▶ Working data
════════════════════

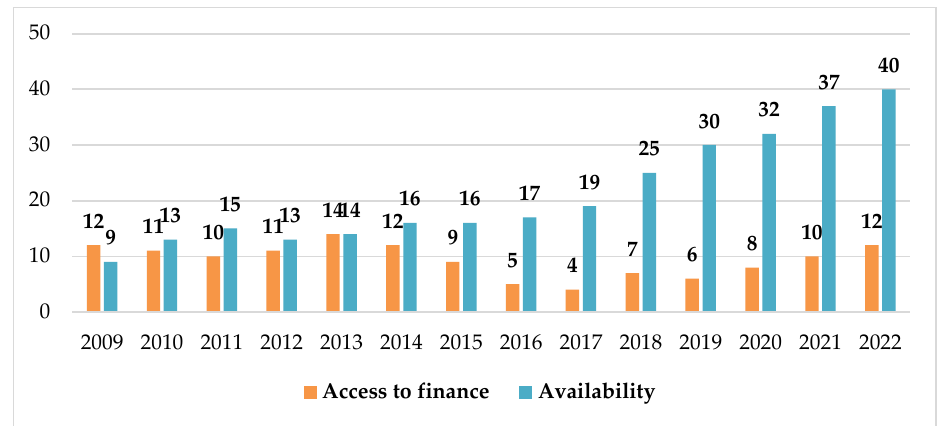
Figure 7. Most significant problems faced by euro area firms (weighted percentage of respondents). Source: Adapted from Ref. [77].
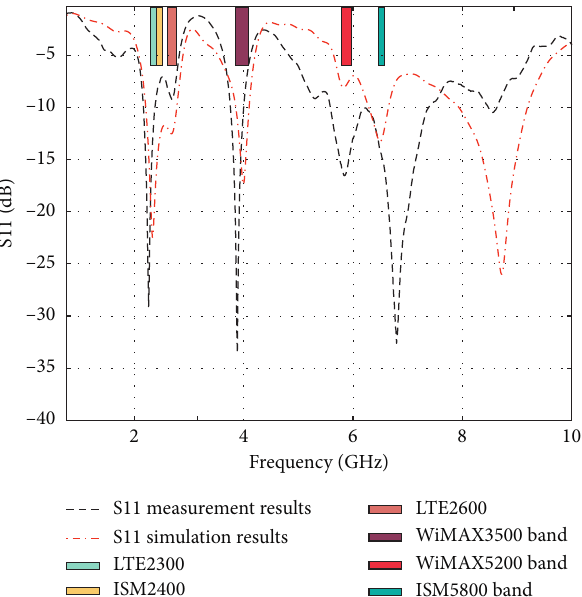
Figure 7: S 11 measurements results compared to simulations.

════════════════════

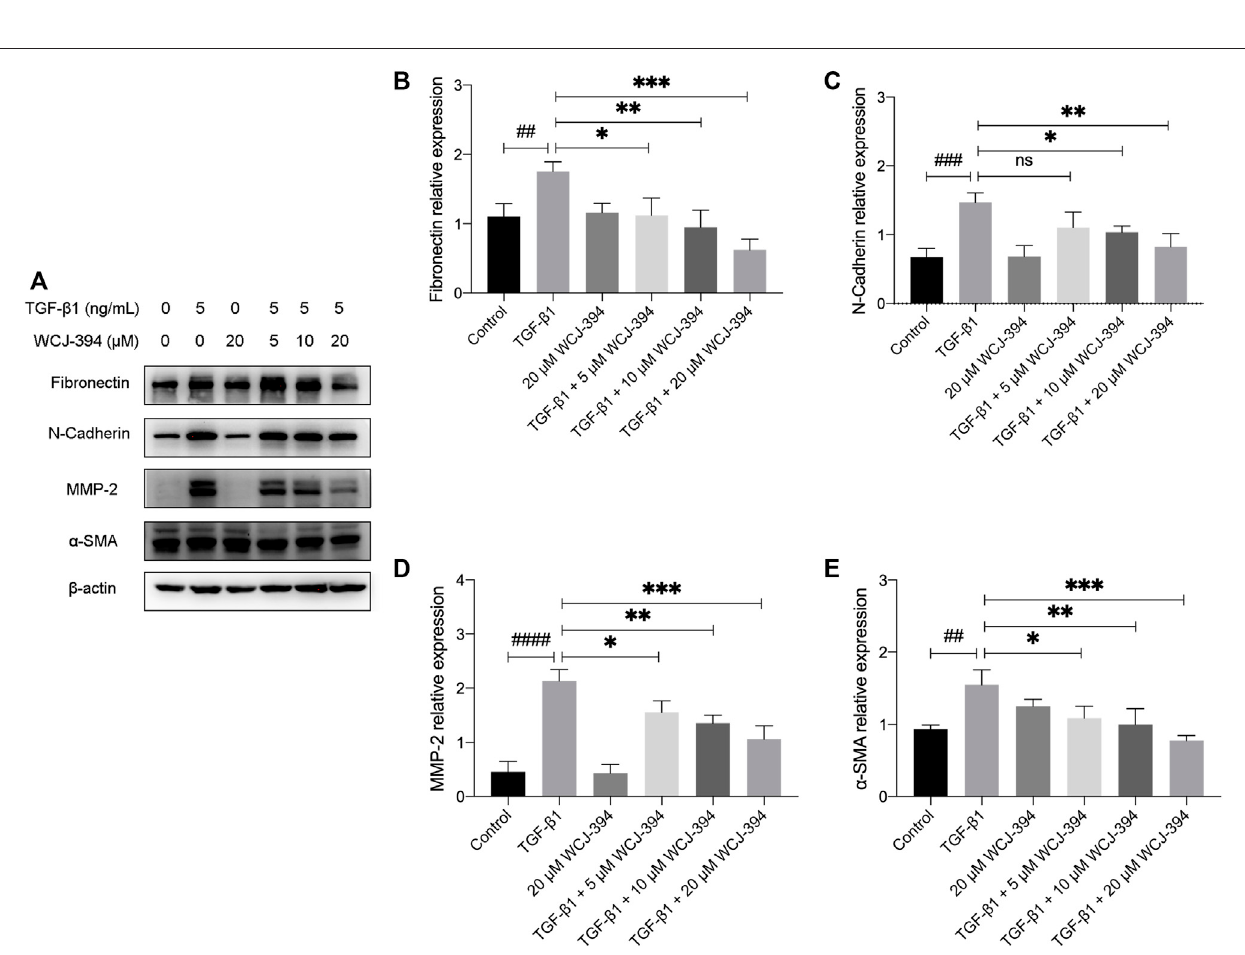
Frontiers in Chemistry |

════════════════════

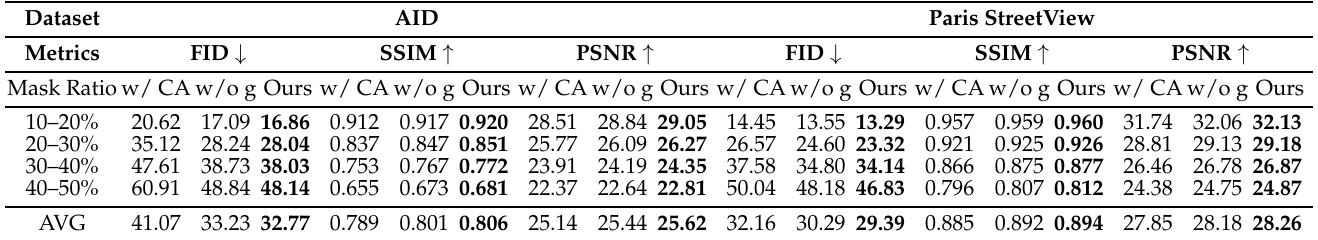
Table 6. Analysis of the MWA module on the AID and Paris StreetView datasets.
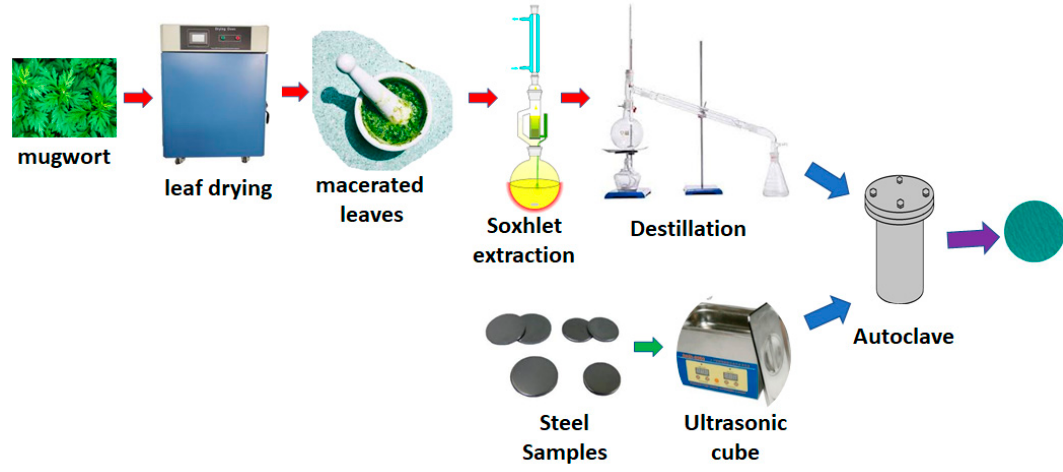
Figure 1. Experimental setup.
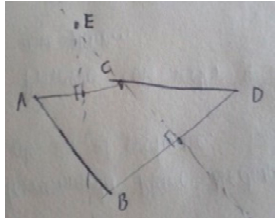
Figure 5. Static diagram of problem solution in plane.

════════════════════

▶ Task requirements
With the pictures removed from your copy, retype the lines above from the one that contains "Figure 7. Most" through the one that contains "Figure 7: S", exactly.

▶ Solution to this exercise
Figure 7. Most significant problems faced by euro area firms (weighted percentage of respondents). Source: Adapted from Ref. [77].
Figure 7: S 11 measurements results compared to simulations.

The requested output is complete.